Department of Nephrology, The First Hospital, China Medical University, Shenyang, China.
J Nephrol. 2013 May-Jun;26(3):517-26. doi: 10.5301/jn.5000176. Epub 2012 Jun 7.
To investigate the pathogenesis of diabetic nephropathy (DN) and to search for novel therapeutic targets, the glomerular protein expression profile of KKAy mice treated by losartan was analyzed by two-dimensional differential gel electrophoresis (2D-DIGE).
The eight-week-old KKAy mice were divided into the losartan treatment group and the non-treatment group, and C57BL/6 mice were used as the control group. After 12 weeks treatment, glomeruli were isolated by abdominal perfusion with magnetic beads, and the glomerular proteins were extracted. The glomerular protein expression profiles were investigated using 2D-DIGE and MALDI-TOF mass spectrometry. Western blot analysis was used to confirm the results of proteomics.
Losartan treatment improved albuminuria and renal pathologic lesion of KKAy mice. A total of 62 glomerular proteins were differentially expressed between the KKAy losartan treatment mice and KKAy non-treatment mice. Among them, the expression of 28 proteins were up-regulated, including glycerokinase, sulfite oxidase, glycine amidinotransferase, and adenosylhomocysteinase. The expression of 13 proteins were down-regulated, including 3-mercaptopyruvate sulfurtransferase, ATP synthase subunit d, 60 kDa heat shock protein, and 75 kDa glucose-regulated protein(GRP75). A total of six proteins were found to be differentially expressed between the KKAy non-treatment mice and C57BL/6 mice glomeruli, and their differential expression was suppressed by losartan treatment, including mitochondrial ATP synthase subunit d, GRP75, and selenium-binding protein 1 et al.
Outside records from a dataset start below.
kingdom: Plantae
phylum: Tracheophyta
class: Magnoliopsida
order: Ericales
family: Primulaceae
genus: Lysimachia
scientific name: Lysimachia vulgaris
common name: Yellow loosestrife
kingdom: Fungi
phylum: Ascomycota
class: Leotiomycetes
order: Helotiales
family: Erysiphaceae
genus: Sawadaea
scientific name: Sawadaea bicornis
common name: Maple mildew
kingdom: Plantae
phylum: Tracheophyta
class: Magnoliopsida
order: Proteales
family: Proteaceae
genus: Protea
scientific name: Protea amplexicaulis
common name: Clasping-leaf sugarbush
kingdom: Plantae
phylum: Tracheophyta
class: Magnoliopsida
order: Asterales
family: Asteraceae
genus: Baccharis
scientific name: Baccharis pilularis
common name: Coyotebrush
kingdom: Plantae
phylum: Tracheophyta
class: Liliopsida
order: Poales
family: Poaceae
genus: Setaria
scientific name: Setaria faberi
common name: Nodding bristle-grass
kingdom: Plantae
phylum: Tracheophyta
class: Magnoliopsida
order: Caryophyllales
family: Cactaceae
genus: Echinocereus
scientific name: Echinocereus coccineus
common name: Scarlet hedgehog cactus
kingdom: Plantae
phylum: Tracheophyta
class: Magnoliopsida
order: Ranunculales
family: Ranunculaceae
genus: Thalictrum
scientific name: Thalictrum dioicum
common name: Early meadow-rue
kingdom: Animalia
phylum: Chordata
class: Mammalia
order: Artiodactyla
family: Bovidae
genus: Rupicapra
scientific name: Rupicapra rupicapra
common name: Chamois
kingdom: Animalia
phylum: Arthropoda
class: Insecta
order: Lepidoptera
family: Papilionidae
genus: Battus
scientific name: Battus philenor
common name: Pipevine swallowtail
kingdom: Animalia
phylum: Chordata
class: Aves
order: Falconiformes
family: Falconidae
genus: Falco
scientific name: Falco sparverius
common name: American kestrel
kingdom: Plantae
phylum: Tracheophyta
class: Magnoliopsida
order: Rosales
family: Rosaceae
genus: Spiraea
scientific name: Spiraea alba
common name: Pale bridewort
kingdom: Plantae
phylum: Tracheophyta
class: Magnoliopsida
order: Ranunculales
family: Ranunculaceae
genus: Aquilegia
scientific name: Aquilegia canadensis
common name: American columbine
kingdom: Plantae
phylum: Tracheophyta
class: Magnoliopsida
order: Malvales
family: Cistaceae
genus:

Treatment with losartan suppresses the differential expression of mitochondrial ATP synthase subunit d, GRP75, selenium-binding protein 1 etc. In diabetic KKAy mice glomeruli, may play a renoprotective role by reducing glomerular mitochondrial ROS genesis and inhibiting oxidative stress.
为了研究糖尿病肾病(DN)的发病机制并寻找新的治疗靶点,本研究采用二维差异凝胶电泳(2D-DIGE)分析了氯沙坦治疗的 KKAy 小鼠的肾小球蛋白表达谱。
将 8 周龄 KKAy 小鼠分为氯沙坦治疗组和未治疗组,并用 C57BL/6 小鼠作为对照组。用磁珠腹腔灌注分离肾小球,提取肾小球蛋白。采用 2D-DIGE 和 MALDI-TOF 质谱技术研究肾小球蛋白表达谱。Western blot 分析用于验证蛋白质组学结果。
氯沙坦治疗改善了 KKAy 小鼠的蛋白尿和肾脏病理病变。KKAy 氯沙坦治疗组与 KKAy 未治疗组小鼠的肾小球蛋白表达谱存在 62 种差异表达蛋白。其中,28 种蛋白表达上调,包括甘油激酶、亚硫酸氧化酶、甘氨酸酰胺转移酶和腺苷同型半胱氨酸酶。13 种蛋白表达下调,包括 3-巯基丙酮酸硫转移酶、ATP 合酶亚基 d、60 kDa 热休克蛋白和 75 kDa 葡萄糖调节蛋白(GRP75)。KKAy 未治疗组与 C57BL/6 小鼠肾小球之间存在 6 种差异表达蛋白,氯沙坦治疗可抑制其差异表达,包括线粒体 ATP 合酶亚基 d、GRP75 和硒结合蛋白 1 等。
氯沙坦抑制了线粒体 ATP 合酶亚基 d、GRP75、硒结合蛋白 1 等在糖尿病 KKAy 小鼠肾小球中的差异表达,通过减少肾小球线粒体 ROS 生成和抑制氧化应激,可能发挥肾脏保护作用。